Shadow and light are trademarks of the film noir genre, but here Vidor uses them to add symbolic depth to the story. In several shots, Mundson looms in the foreground as a gigantic black hulk, a domineering force that shrinks other people in the frame. Black and white is used to carefully delineate good and evil…though in Gilda’s case, it’s a little of both. Notice the number of shots Vidor composes where Gilda’s head is in shadow (the dark intent of her mind) while her body is in light (the bright blaze of her sexuality).
This marked the third of four times Hayworth teamed up with Vidor (the other pictures were The Lady in Question, Cover Girl and The Loves of Carmen) and he extracted what is perhaps her finest (and certainly her most memorable) performance. Farrell may be the main character in the plot, but the whole film revolves around Gilda and her complex sexuality. As they say in advertising, Rita Hayworth is Gilda. Amazingly, she didn’t even get nominated for an Oscar for this movie.
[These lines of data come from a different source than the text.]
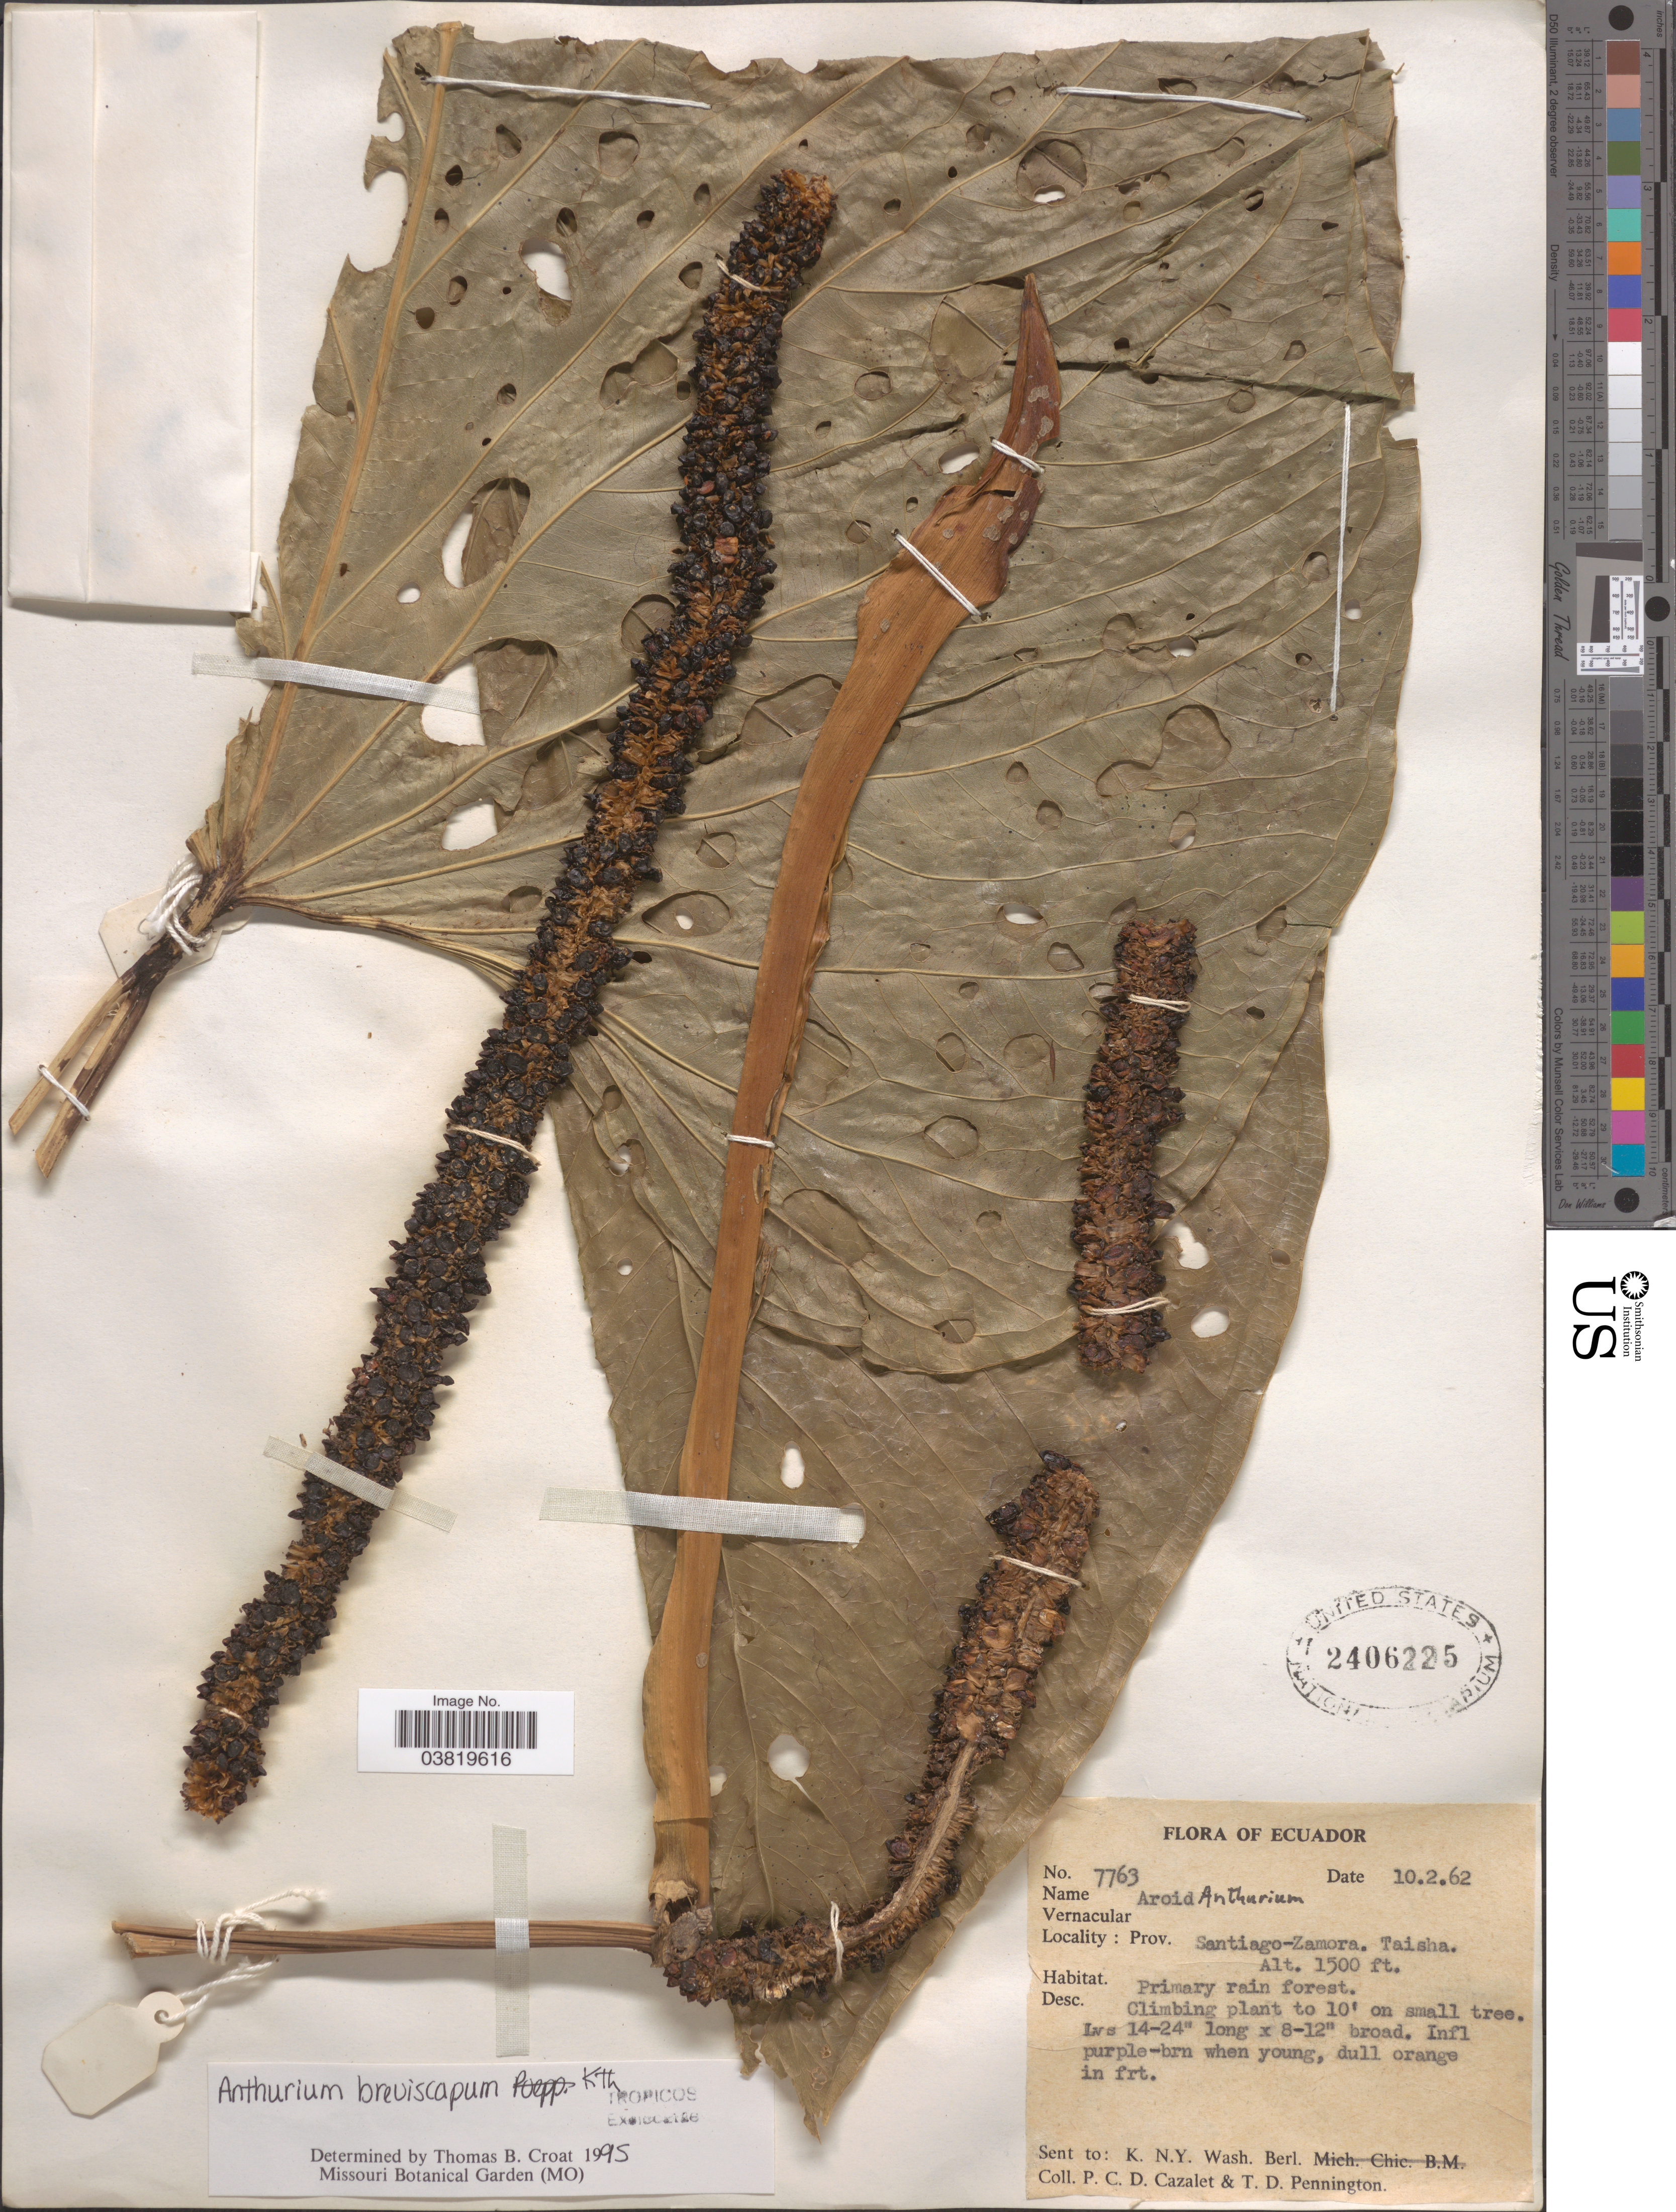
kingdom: Plantae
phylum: Tracheophyta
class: Liliopsida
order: Alismatales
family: Araceae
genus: Anthurium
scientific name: Anthurium breviscapum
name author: Kunth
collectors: P. C. D. Cazalet & T. D. Pennington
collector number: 7763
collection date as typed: Transcribed d/m/y: 10/2/62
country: Ecuador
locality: Prov. Santiago-Zamora. Taisha.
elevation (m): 457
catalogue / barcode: US 2406225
Glenn Ford matches her with an equally terrific performance. I’d always thought of him as a standard-issue kind of actor—the kind who shows up, reads his lines with sincerity, then goes home and has a snack of milk and cookies before going to bed. Calm, cool, collected. But here—near the beginning of his 50-year career—he sparks up the screen with carefree cynicism. Farrell always has a devil-may-care smirk at the edge of his mouth and if he gets in a bad jam he knows he can always use his fists like punctuation marks to bring other men to a complete cold stop. Other men. Dames, on the other hand…
As the posters said, “There NEVER was a woman like Gilda!”